REQUIRED ACTION – Pictures stay out. Extract the lines below from the first one through the line with "X149860000Y-99060000D03*", both included.

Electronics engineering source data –
++++++++++

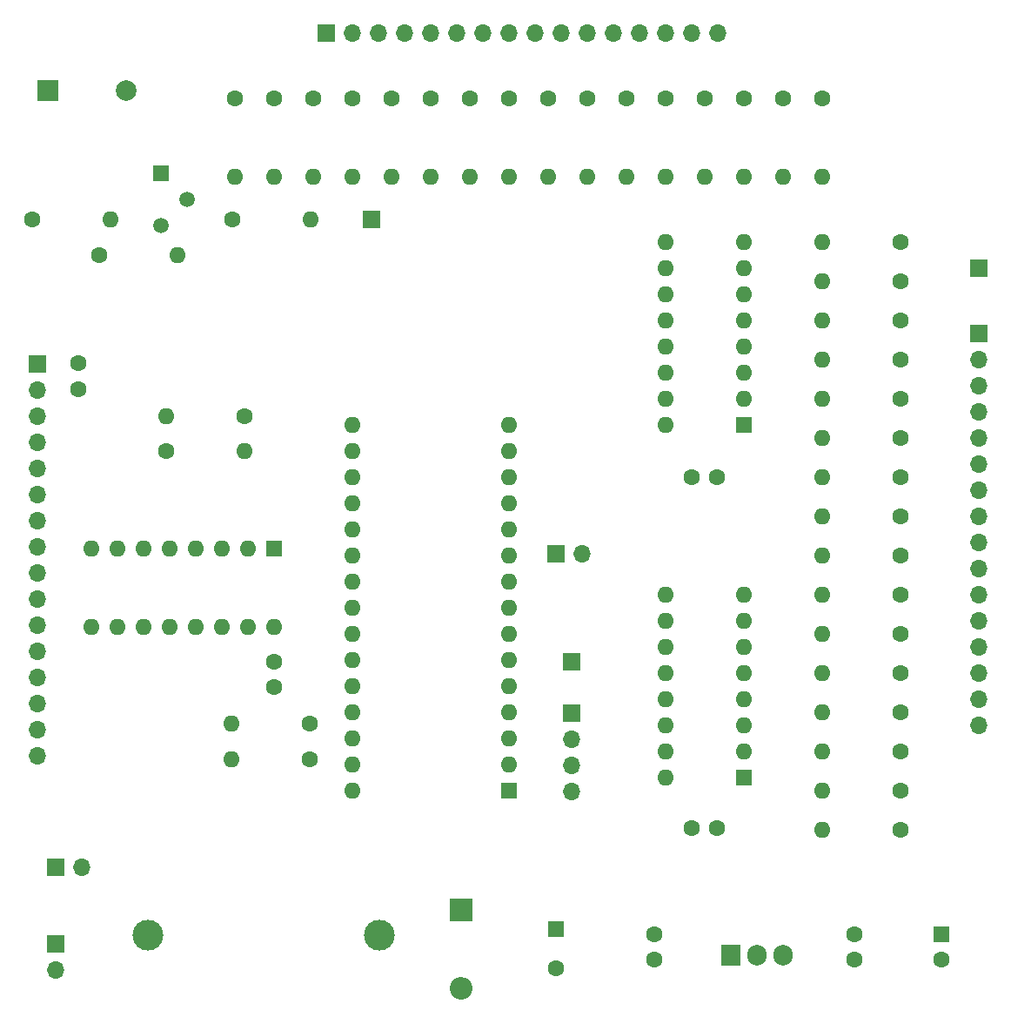
<source format=gbr>
G04 #@! TF.GenerationSoftware,KiCad,Pcbnew,(5.1.4)-1*
G04 #@! TF.CreationDate,2019-10-30T21:39:05+01:00*
G04 #@! TF.ProjectId,Projekt,50726f6a-656b-4742-9e6b-696361645f70,v01*
G04 #@! TF.SameCoordinates,Original*
G04 #@! TF.FileFunction,Soldermask,Bot*
G04 #@! TF.FilePolarity,Negative*
%FSLAX46Y46*%
G04 Gerber Fmt 4.6, Leading zero omitted, Abs format (unit mm)*
G04 Created by KiCad (PCBNEW (5.1.4)-1) date 2019-10-30 21:39:05*
%MOMM*%
%LPD*%
G04 APERTURE LIST*
%ADD10R,1.700102X1.700102*%
%ADD11O,1.700102X1.700102*%
%ADD12O,1.600102X1.600102*%
%ADD13R,1.600102X1.600102*%
%ADD14C,2.000102*%
%ADD15R,2.000102X2.000102*%
%ADD16C,1.600102*%
%ADD17O,2.200102X2.200102*%
%ADD18R,2.200102X2.200102*%
%ADD19C,3.000102*%
%ADD20O,1.905102X2.000102*%
%ADD21R,1.905102X2.000102*%
%ADD22C,1.500102*%
%ADD23R,1.500102X1.500102*%
G04 APERTURE END LIST*
D10*
X104000300Y-85509100D03*
D11*
X104000300Y-88049100D03*
X104000300Y-90589100D03*
X104000300Y-93129100D03*
X104000300Y-95669100D03*
X104000300Y-98209100D03*
X104000300Y-100749100D03*
X104000300Y-103289100D03*
X104000300Y-105829100D03*
X104000300Y-108369100D03*
X104000300Y-110909100D03*
X104000300Y-113449100D03*
X104000300Y-115989100D03*
X104000300Y-118529100D03*
X104000300Y-121069100D03*
X104000300Y-123609100D03*
D12*
X134620000Y-91440000D03*
X149860000Y-91440000D03*
X134620000Y-127000000D03*
X149860000Y-93980000D03*
X134620000Y-124460000D03*
X149860000Y-96520000D03*
X134620000Y-121920000D03*
X149860000Y-99060000D03*
X134620000Y-119380000D03*
X149860000Y-101600000D03*
X134620000Y-116840000D03*
X149860000Y-104140000D03*
X134620000Y-114300000D03*
X149860000Y-106680000D03*
X134620000Y-111760000D03*
X149860000Y-109220000D03*
X134620000Y-109220000D03*
X149860000Y-111760000D03*
X134620000Y-106680000D03*
X149860000Y-114300000D03*
X134620000Y-104140000D03*
X149860000Y-116840000D03*
X134620000Y-101600000D03*
X149860000Y-119380000D03*
X134620000Y-99060000D03*
X149860000Y-121920000D03*
X134620000Y-96520000D03*
X149860000Y-124460000D03*
X134620000Y-93980000D03*
D13*
X149860000Y-127000000D03*
D10*
X105740200Y-141973300D03*
D11*
X105740200Y-144513300D03*
D14*
X112600000Y-59000000D03*
D15*
X105000000Y-59000000D03*
D16*
X127000000Y-117000000D03*
X127000000Y-114500000D03*
X108000000Y-85500000D03*
X108000000Y-88000000D03*
X154500000Y-144300000D03*
D13*
X154500000Y-140500000D03*
D16*
X164000000Y-141000000D03*
X164000000Y-143500000D03*
X183500000Y-143500000D03*
X183500000Y-141000000D03*
X192000000Y-143500000D03*
D13*
X192000000Y-141000000D03*
D16*
X170140000Y-96520000D03*
X167640000Y-96520000D03*
X167641900Y-130708400D03*
X170141900Y-130708400D03*
D17*
X145249900Y-146253200D03*
D18*
X145249900Y-138633200D03*
D19*
X114712400Y-141058900D03*
X137312400Y-141058900D03*
D10*
X136500000Y-71500000D03*
D11*
X170180000Y-53340000D03*
X167640000Y-53340000D03*
X165100000Y-53340000D03*
X162560000Y-53340000D03*
X160020000Y-53340000D03*
X157480000Y-53340000D03*
X154940000Y-53340000D03*
X152400000Y-53340000D03*
X149860000Y-53340000D03*
X147320000Y-53340000D03*
X144780000Y-53340000D03*
X142240000Y-53340000D03*
X139700000Y-53340000D03*
X137160000Y-53340000D03*
X134620000Y-53340000D03*
D10*
X132080000Y-53340000D03*
D11*
X156000000Y-127120000D03*
X156000000Y-124580000D03*
X156000000Y-122040000D03*
D10*
X156000000Y-119500000D03*
X156000000Y-114500000D03*
X195580000Y-82550000D03*
D11*
X195580000Y-85090000D03*
X195580000Y-87630000D03*
X195580000Y-90170000D03*
X195580000Y-92710000D03*
X195580000Y-95250000D03*
X195580000Y-97790000D03*
X195580000Y-100330000D03*
X195580000Y-102870000D03*
X195580000Y-105410000D03*
X195580000Y-107950000D03*
X195580000Y-110490000D03*
X195580000Y-113030000D03*
X195580000Y-115570000D03*
X195580000Y-118110000D03*
X195580000Y-120650000D03*
D10*
X195580000Y-76200000D03*
D16*
X130500000Y-124000000D03*
D12*
X122880000Y-124000000D03*
X122880000Y-120500000D03*
D16*
X130500000Y-120500000D03*
D12*
X123190000Y-67310000D03*
D16*
X123190000Y-59690000D03*
D12*
X130620000Y-71500000D03*
D16*
X123000000Y-71500000D03*
X127000000Y-59690000D03*
D12*
X127000000Y-67310000D03*
X130810000Y-67310000D03*
D16*
X130810000Y-59690000D03*
X134620000Y-59690000D03*
D12*
X134620000Y-67310000D03*
X138430000Y-67310000D03*
D16*
X138430000Y-59690000D03*
X142240000Y-59690000D03*
D12*
X142240000Y-67310000D03*
X146050000Y-67310000D03*
D16*
X146050000Y-59690000D03*
X149860000Y-59690000D03*
D12*
X149860000Y-67310000D03*
X153670000Y-67310000D03*
D16*
X153670000Y-59690000D03*
D12*
X157480000Y-67310000D03*
D16*
X157480000Y-59690000D03*
D12*
X161290000Y-67310000D03*
D16*
X161290000Y-59690000D03*
X165100000Y-59690000D03*
D12*
X165100000Y-67310000D03*
X168910000Y-67310000D03*
D16*
X168910000Y-59690000D03*
X172720000Y-59690000D03*
D12*
X172720000Y-67310000D03*
X176530000Y-67310000D03*
D16*
X176530000Y-59690000D03*
X180340000Y-59690000D03*
D12*
X180340000Y-67310000D03*
D16*
X116560600Y-93980000D03*
D12*
X124180600Y-93980000D03*
X116547900Y-90589100D03*
D16*
X124167900Y-90589100D03*
X110000000Y-75000000D03*
D12*
X117620000Y-75000000D03*
D16*
X103500000Y-71500000D03*
D12*
X111120000Y-71500000D03*
D16*
X187960000Y-73660000D03*
D12*
X180340000Y-73660000D03*
X180340000Y-77470000D03*
D16*
X187960000Y-77470000D03*
X187960000Y-81280000D03*
D12*
X180340000Y-81280000D03*
X180340000Y-85090000D03*
D16*
X187960000Y-85090000D03*
X187960000Y-88900000D03*
D12*
X180340000Y-88900000D03*
X180340000Y-92710000D03*
D16*
X187960000Y-92710000D03*
D12*
X180340000Y-96520000D03*
D16*
X187960000Y-96520000D03*
X187960000Y-100330000D03*
D12*
X180340000Y-100330000D03*
X180340000Y-104140000D03*
D16*
X187960000Y-104140000D03*
X187960000Y-107950000D03*
D12*
X180340000Y-107950000D03*
X180380000Y-111760000D03*
D16*
X188000000Y-111760000D03*
X187960000Y-115570000D03*
D12*
X180340000Y-115570000D03*
D16*
X187960000Y-119380000D03*
D12*
X180340000Y-119380000D03*
X180340000Y-123190000D03*
D16*
X187960000Y-123190000D03*
X187960000Y-127000000D03*
D12*
X180340000Y-127000000D03*
X180340000Y-130810000D03*
D16*
X187960000Y-130810000D03*
D11*
X108292900Y-134493000D03*
D10*
X105752900Y-134493000D03*
D13*
X127000000Y-103500000D03*
D12*
X109220000Y-111120000D03*
X124460000Y-103500000D03*
X111760000Y-111120000D03*
X121920000Y-103500000D03*
X114300000Y-111120000D03*
X119380000Y-103500000D03*
X116840000Y-111120000D03*
X116840000Y-103500000D03*
X119380000Y-111120000D03*
X114300000Y-103500000D03*
X121920000Y-111120000D03*
X111760000Y-103500000D03*
X124460000Y-111120000D03*
X109220000Y-103500000D03*
X127000000Y-111120000D03*
D20*
X176580000Y-143000000D03*
X174040000Y-143000000D03*
D21*
X171500000Y-143000000D03*
D12*
X165100000Y-91440000D03*
X172720000Y-73660000D03*
X165100000Y-88900000D03*
X172720000Y-76200000D03*
X165100000Y-86360000D03*
X172720000Y-78740000D03*
X165100000Y-83820000D03*
X172720000Y-81280000D03*
X165100000Y-81280000D03*
X172720000Y-83820000D03*
X165100000Y-78740000D03*
X172720000Y-86360000D03*
X165100000Y-76200000D03*
X172720000Y-88900000D03*
X165100000Y-73660000D03*
D13*
X172720000Y-91440000D03*
D12*
X165100000Y-125730000D03*
X172720000Y-107950000D03*
X165100000Y-123190000D03*
X172720000Y-110490000D03*
X165100000Y-120650000D03*
X172720000Y-113030000D03*
X165100000Y-118110000D03*
X172720000Y-115570000D03*
X165100000Y-115570000D03*
X172720000Y-118110000D03*
X165100000Y-113030000D03*
X172720000Y-120650000D03*
X165100000Y-110490000D03*
X172720000Y-123190000D03*
X165100000Y-107950000D03*
D13*
X172720000Y-125730000D03*
D10*
X154500000Y-104000000D03*
D11*
X157040000Y-104000000D03*
D22*
X118540000Y-69540000D03*
X116000000Y-72080000D03*
D23*
X116000000Y-67000000D03*
M02*

</source>
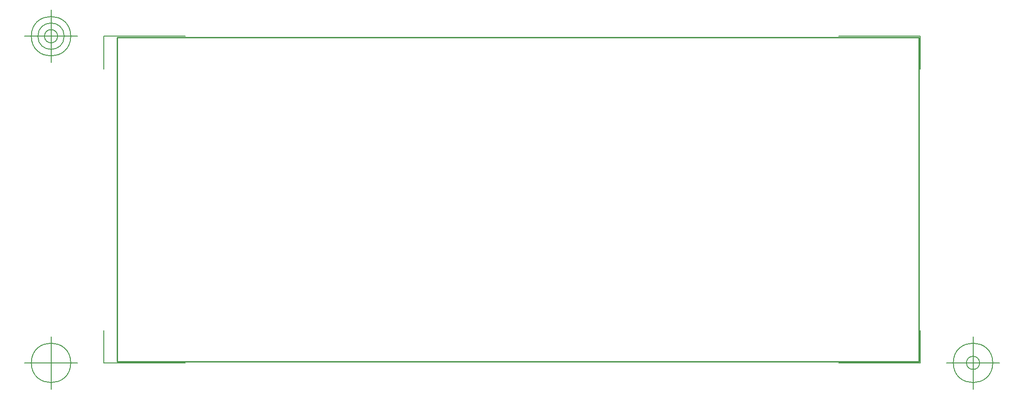
<source format=gbr>
G04 Generated by Ultiboard 13.0 *
%FSLAX24Y24*%
%MOIN*%

%ADD11C,0.0100*%
%ADD12C,0.0050*%


G04 ColorRGB 00FFFF for the following layer *
%LNBoard Outline*%
%LPD*%
G54D10*
G54D11*
X-29134Y-18898D02*
X30886Y-18898D01*
X30886Y5354D01*
X-29134Y5354D01*
X-29134Y-18898D01*
G54D12*
X-30140Y-18998D02*
X-30140Y-16553D01*
X-30140Y-18998D02*
X-24027Y-18998D01*
X30986Y-18998D02*
X24873Y-18998D01*
X30986Y-18998D02*
X30986Y-16553D01*
X30986Y5454D02*
X30986Y3009D01*
X30986Y5454D02*
X24873Y5454D01*
X-30140Y5454D02*
X-24027Y5454D01*
X-30140Y5454D02*
X-30140Y3009D01*
X-32109Y-18998D02*
X-36046Y-18998D01*
X-34077Y-20966D02*
X-34077Y-17029D01*
X-35553Y-18998D02*
G75*
D01*
G02X-35553Y-18998I1476J0*
G01*
X32954Y-18998D02*
X36891Y-18998D01*
X34923Y-20966D02*
X34923Y-17029D01*
X33446Y-18998D02*
G75*
D01*
G02X33446Y-18998I1477J0*
G01*
X34431Y-18998D02*
G75*
D01*
G02X34431Y-18998I492J0*
G01*
X-32109Y5454D02*
X-36046Y5454D01*
X-34077Y3486D02*
X-34077Y7423D01*
X-35553Y5454D02*
G75*
D01*
G02X-35553Y5454I1476J0*
G01*
X-35061Y5454D02*
G75*
D01*
G02X-35061Y5454I984J0*
G01*
X-34569Y5454D02*
G75*
D01*
G02X-34569Y5454I492J0*
G01*

M02*

</source>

++++++++++

SOLUTION FOR THIS PROBLEM –
<source format=gbr>
G04 #@! TF.GenerationSoftware,KiCad,Pcbnew,(5.1.4)-1*
G04 #@! TF.CreationDate,2019-10-30T21:39:05+01:00*
G04 #@! TF.ProjectId,Projekt,50726f6a-656b-4742-9e6b-696361645f70,v01*
G04 #@! TF.SameCoordinates,Original*
G04 #@! TF.FileFunction,Soldermask,Bot*
G04 #@! TF.FilePolarity,Negative*
%FSLAX46Y46*%
G04 Gerber Fmt 4.6, Leading zero omitted, Abs format (unit mm)*
G04 Created by KiCad (PCBNEW (5.1.4)-1) date 2019-10-30 21:39:05*
%MOMM*%
%LPD*%
G04 APERTURE LIST*
%ADD10R,1.700102X1.700102*%
%ADD11O,1.700102X1.700102*%
%ADD12O,1.600102X1.600102*%
%ADD13R,1.600102X1.600102*%
%ADD14C,2.000102*%
%ADD15R,2.000102X2.000102*%
%ADD16C,1.600102*%
%ADD17O,2.200102X2.200102*%
%ADD18R,2.200102X2.200102*%
%ADD19C,3.000102*%
%ADD20O,1.905102X2.000102*%
%ADD21R,1.905102X2.000102*%
%ADD22C,1.500102*%
%ADD23R,1.500102X1.500102*%
G04 APERTURE END LIST*
D10*
X104000300Y-85509100D03*
D11*
X104000300Y-88049100D03*
X104000300Y-90589100D03*
X104000300Y-93129100D03*
X104000300Y-95669100D03*
X104000300Y-98209100D03*
X104000300Y-100749100D03*
X104000300Y-103289100D03*
X104000300Y-105829100D03*
X104000300Y-108369100D03*
X104000300Y-110909100D03*
X104000300Y-113449100D03*
X104000300Y-115989100D03*
X104000300Y-118529100D03*
X104000300Y-121069100D03*
X104000300Y-123609100D03*
D12*
X134620000Y-91440000D03*
X149860000Y-91440000D03*
X134620000Y-127000000D03*
X149860000Y-93980000D03*
X134620000Y-124460000D03*
X149860000Y-96520000D03*
X134620000Y-121920000D03*
X149860000Y-99060000D03*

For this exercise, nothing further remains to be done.